== Text under study ==
'''

High demand for content resulting in good talent stretching to the point that it's difficult to deliver quality: Myleeta Aga, BBC Worldwide
Myleeta Aga, Senior Vice-President and General Manager of South East Asia and South Asia, BBC Worldwide, on the challenges in content creation for the Indian market, digital eating into television’s space and the changing consumption pattern
2017 is proving to be an exciting year for Myleeta Aga, Senior Vice-President and General Manager of South East Asia and South Asia, BBC Worldwide. Its popular dance reality show ‘Nach Baliye’ is already underway on Star Plus. Next up is ‘India Banega Manch,’ a new reality talent-based show premiering on May 7 on Colors. Aga is even more enthralled about premium British drama brand, BBC First premiering on English entertainment channel Zee Cafe as a block. In a freewheeling chat, she shares her journey at BBC Worldwide, strengthening its regional content, challenges in content creation for the Indian market and future plans.
How has your ride been with BBC Worldwide since 2009?
It's been great. When we started we were primarily a format production company. Over the last six years we have added all genres of production and grown the production business itself. We started India based content sales business both in TV and digital. We have launched Sony BBC Earth channel in partnership with Sony. I feel every stage is evolving us more and more towards what BBC is, a platform-agnostic content company. It's about making good content available to fans. That's what we do.
BBC Worldwide has created both reality shows and fictional shows. Which is working for you more?
Definitely our format businesses are larger business. Our non-fiction business is larger. But we have a particular affinity towards doing fiction production where there is a quality requirement.
What are the productions are you?
‘India Banega Manch’ on Colors is scheduled to go on air on May 7. ‘Taste Match’ on Living Foodz with Sandeep Patil went on air recently. The show whose rating is really going through the roof is ‘Ayezindagi’ for Zing. That's doing extremely well.
British drama brand, BBC First will premiere as a block on the territory's leading English GEC channel. What’s the idea of BBC First?

'''

== Prompt 1 ==
Extract the passage of the interview with Myleeta Aga that runs from "How has your" up to and including "for you more?".

Saved data entries:
'''

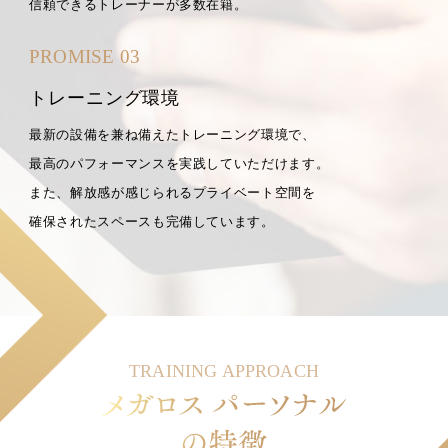
信頼できるトレーナーが多数在籍。
PROMISE 03
トレーニング環境
最新の設備を兼ね備えたトレーニング環境で、
最高のパフォーマンスを実践していただけます。
また、解放感が感じられるプライベート空間を
確保されたスペースも完備しています。
TRAINING APPROACH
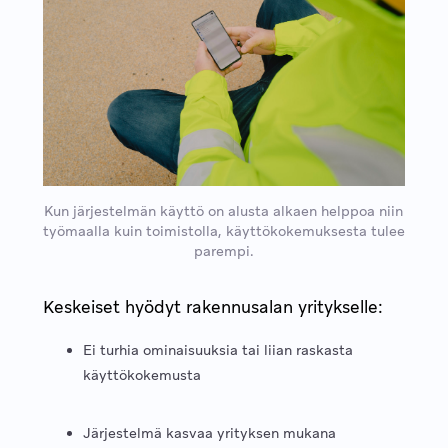
Kun järjestelmän käyttö on alusta alkaen helppoa niin
työmaalla kuin toimistolla, käyttökokemuksesta tulee
parempi.
Keskeiset hyödyt rakennusalan yritykselle:
Ei turhia ominaisuuksia tai liian raskasta
käyttökokemusta
Järjestelmä kasvaa yrityksen mukana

'''

== Prompt 2 ==
Copy the saved data entries from their beginning up to and including the line with "TRAINING APPROACH", leaving out any pictures.

== Result 1 ==
How has your ride been with BBC Worldwide since 2009?
It's been great. When we started we were primarily a format production company. Over the last six years we have added all genres of production and grown the production business itself. We started India based content sales business both in TV and digital. We have launched Sony BBC Earth channel in partnership with Sony. I feel every stage is evolving us more and more towards what BBC is, a platform-agnostic content company. It's about making good content available to fans. That's what we do.
BBC Worldwide has created both reality shows and fictional shows. Which is working for you more?

== Result 2 ==
信頼できるトレーナーが多数在籍。
PROMISE 03
トレーニング環境
最新の設備を兼ね備えたトレーニング環境で、
最高のパフォーマンスを実践していただけます。
また、解放感が感じられるプライベート空間を
確保されたスペースも完備しています。
TRAINING APPROACH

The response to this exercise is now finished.